Huang was unusually direct in acknowledging this gap. The domino example is deceptively simple, but it encodes exactly the kind of causal reasoning that statistical pattern matching can’t replicate.
Every Company Should Become a Technology Company
Huang made three observations that double as strategic provocations:
- Disney would rather be Netflix
- Mercedes would rather be Tesla
- Walmart would rather be Amazon
The common thread: technology-first companies deal in electrons, not atoms. Electrons are abundant; atoms are limited by mass. When companies shifted from CDROMs to electrons, their value exploded by a thousand times.
The AI era democratizes this transformation. Since coding is now “just typing” and typing is “a commodity,” domain expertise becomes the scarce resource.
“Coding, as it turns out, is just typing. And typing, as it turns out, is a commodity.”
The people who understand customers and problems, not the people who can write code, hold the ultimate value.

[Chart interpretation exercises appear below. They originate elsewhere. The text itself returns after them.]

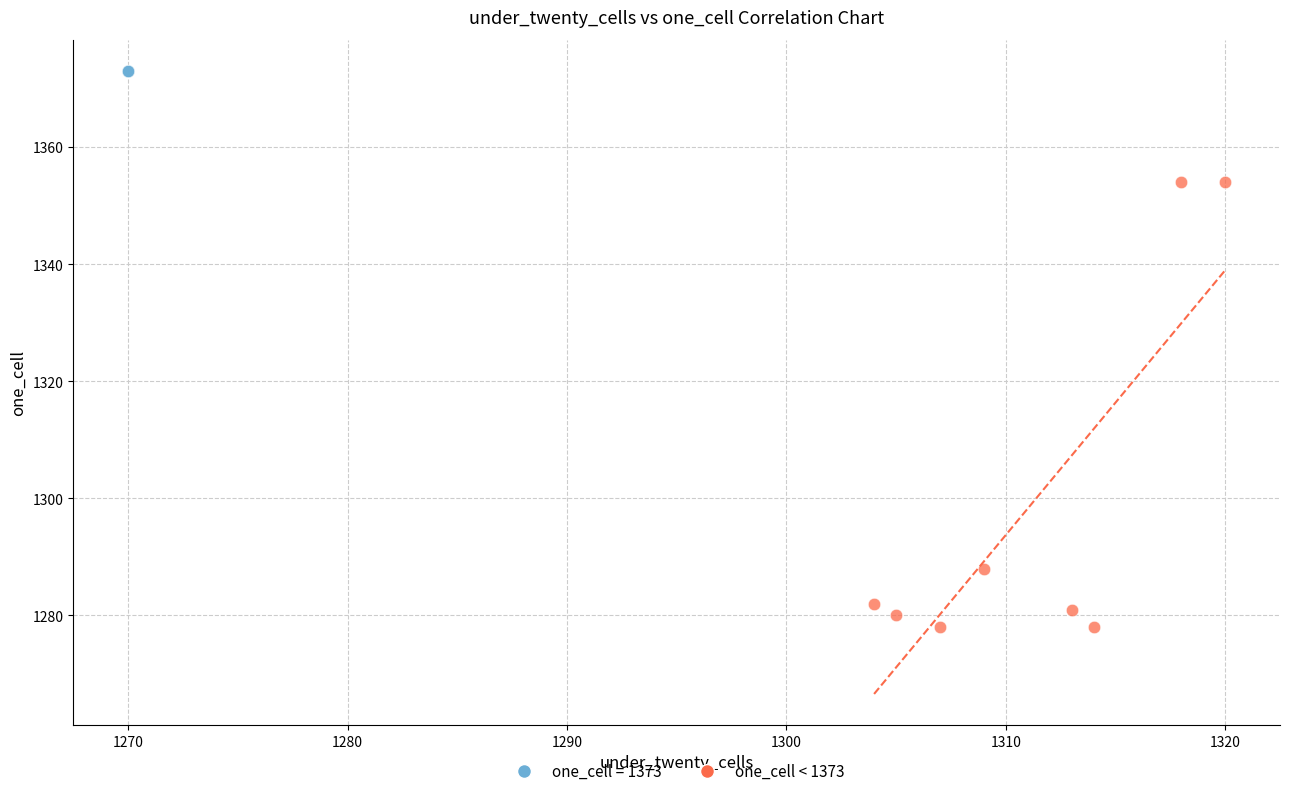

Which series contains the highest Y value?

one_cell = 1373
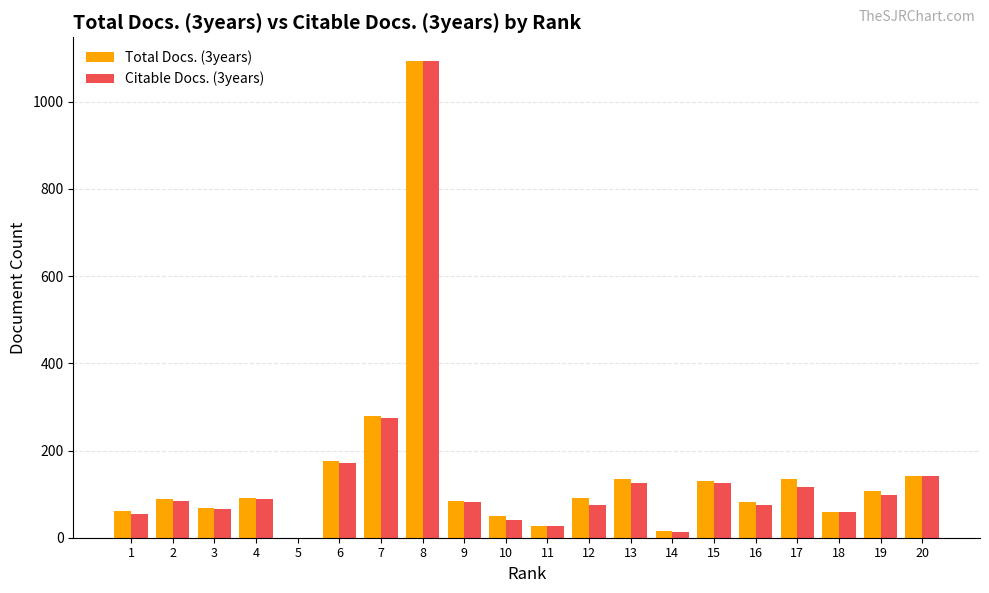

What is the maximum value for Citable Docs. (3years)?

1093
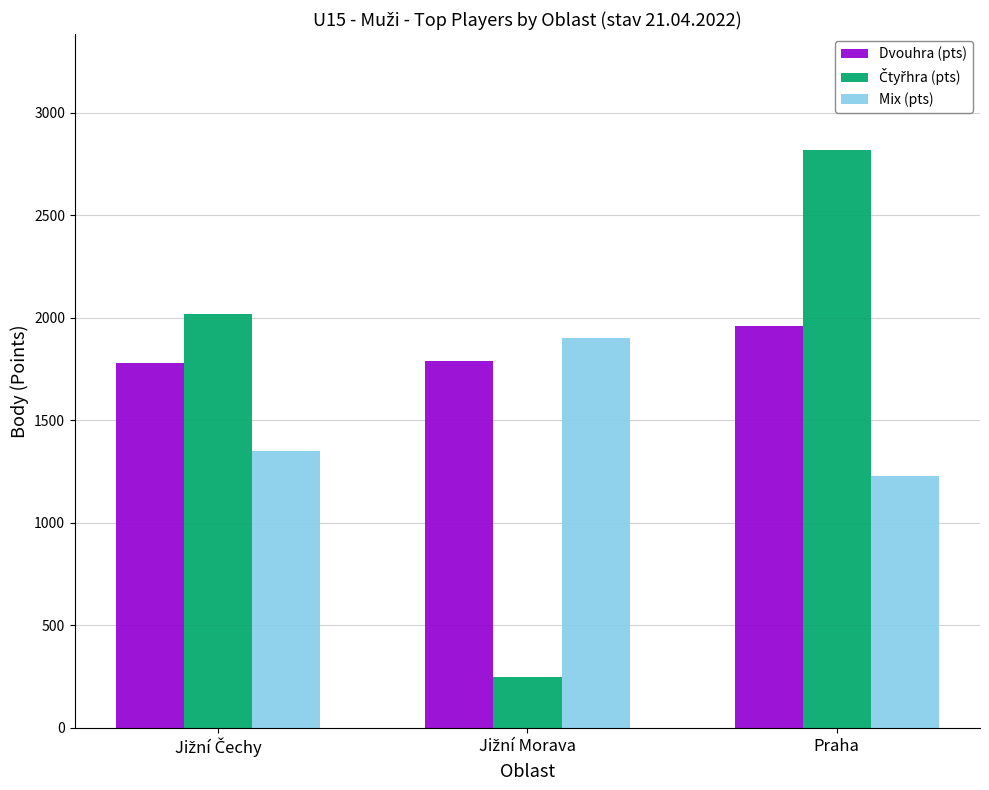

What is the minimum value for Dvouhra (pts)?

1780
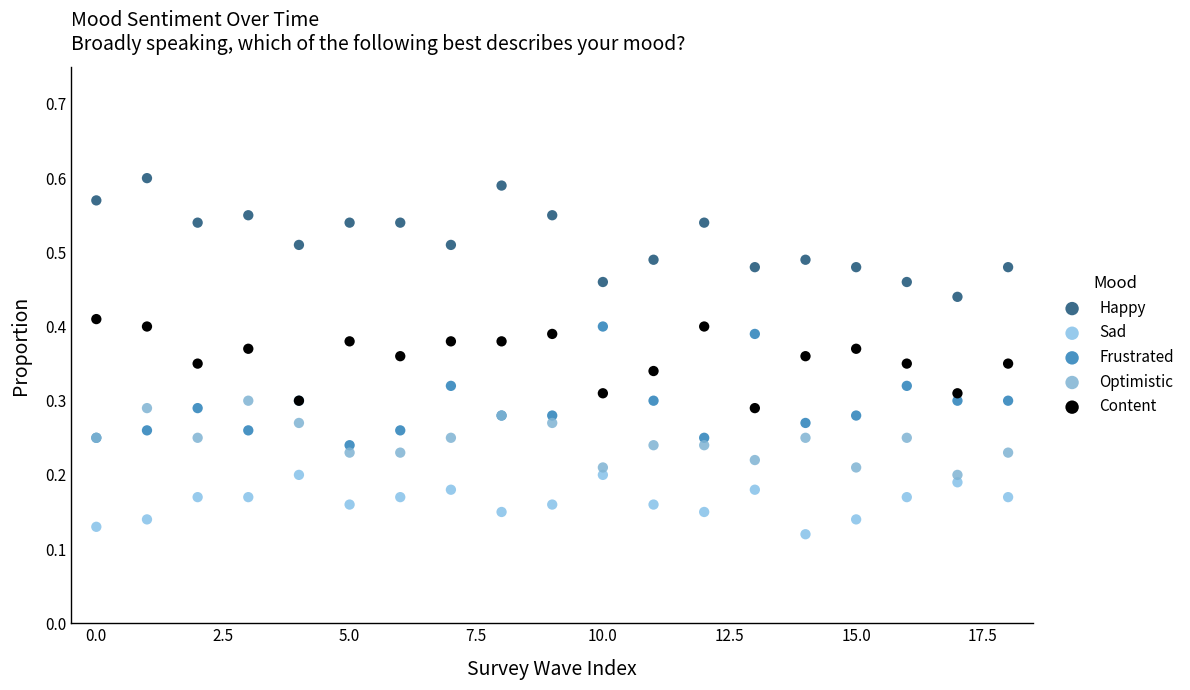

Which series reaches the maximum Y coordinate?

Happy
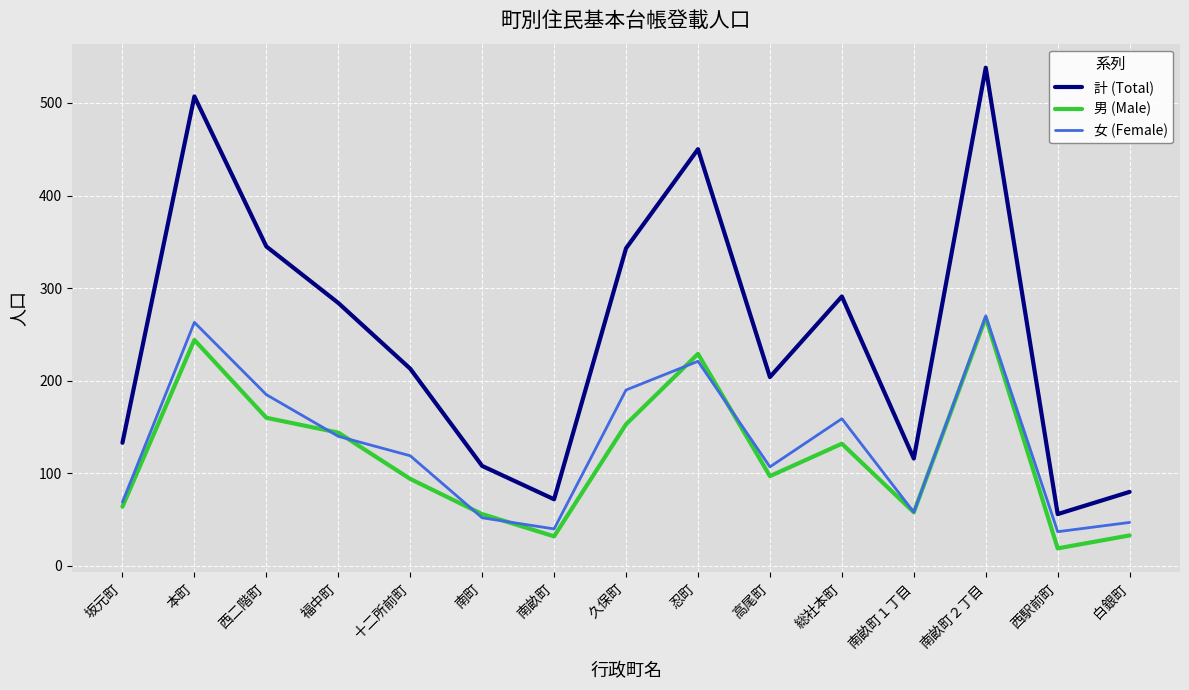

What position from the left is 南畝町２丁目?

13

Your Questions Are Your Most Valuable IP
One of Huang’s most striking claims came near the end. NVIDIA builds its AI systems on-premises not primarily for data security, but because the most valuable intellectual property isn’t in the answers.
“My questions are the most valuable IP to me. What I’m thinking about are my questions. The answers are a commodity. If I simply knew what to ask.”
He compared it to therapy: you don’t want your questions online. The things you’re uncertain about, the problems you’re trying to figure out, reveal your strategic priorities. Sharing those questions with cloud providers means revealing what you think is important.
His advice: don’t choose between cloud and on-prem. Use both. But build something yourself. Lift the hood, change the oil, understand the components. You might discover you’re good at it. You might discover some things should stay in a small room.
Flip the Loop: AI in Every Employee’s Workflow
Huang’s closing argument inverted a widely accepted principle.
“There was an idea that AI should always have human in the loop. It’s exactly the wrong idea. It’s backwards. Every company should have AI in the loop.”
His reasoning: companies should get better and more knowledgeable every single day. They should never go backwards, never go flat, never start from the beginning. AI in the loop captures institutional experience. Every employee will have AIs working alongside them, and those AIs will become the company’s intellectual property.
This reframes AI from a tool that needs supervision to a memory system that accumulates value.
Afterthoughts
This was Jensen Huang at his most relaxed and least rehearsed, which made it one of his more revealing appearances. A few things worth sitting with:
- The question-as-IP insight is genuinely novel in enterprise AI discourse. Most conversations focus on protecting data or model weights. Huang is saying the strategic reveal isn’t your answers but what you’re asking about. That’s a different security model entirely.
- “Say yes, then ask why” is easy advice to give and terrifying to follow. Most enterprises are structured around justification before action. Huang’s parenting frame makes it emotionally resonant but organizationally radical.
- The tool-use argument against SaaS disruption is logically tight but may be temporally wrong. AGI would use existing tools, sure. But the current generation of AI might be good enough to replace specific tools before AGI arrives. The equilibrium Huang describes may be correct in the long run while being cold comfort for companies losing revenue now.
- Physical AI’s causality gap is underappreciated. The domino example is deceptively simple. The gap between statistical pattern matching and causal understanding remains one of AI’s hardest unsolved problems, and Huang was unusually direct in acknowledging it.
- “AI in the loop” vs. “human in the loop” is a framing war worth watching. It changes the default from “AI needs oversight” to “humans need augmentation.” The institutional implications are enormous.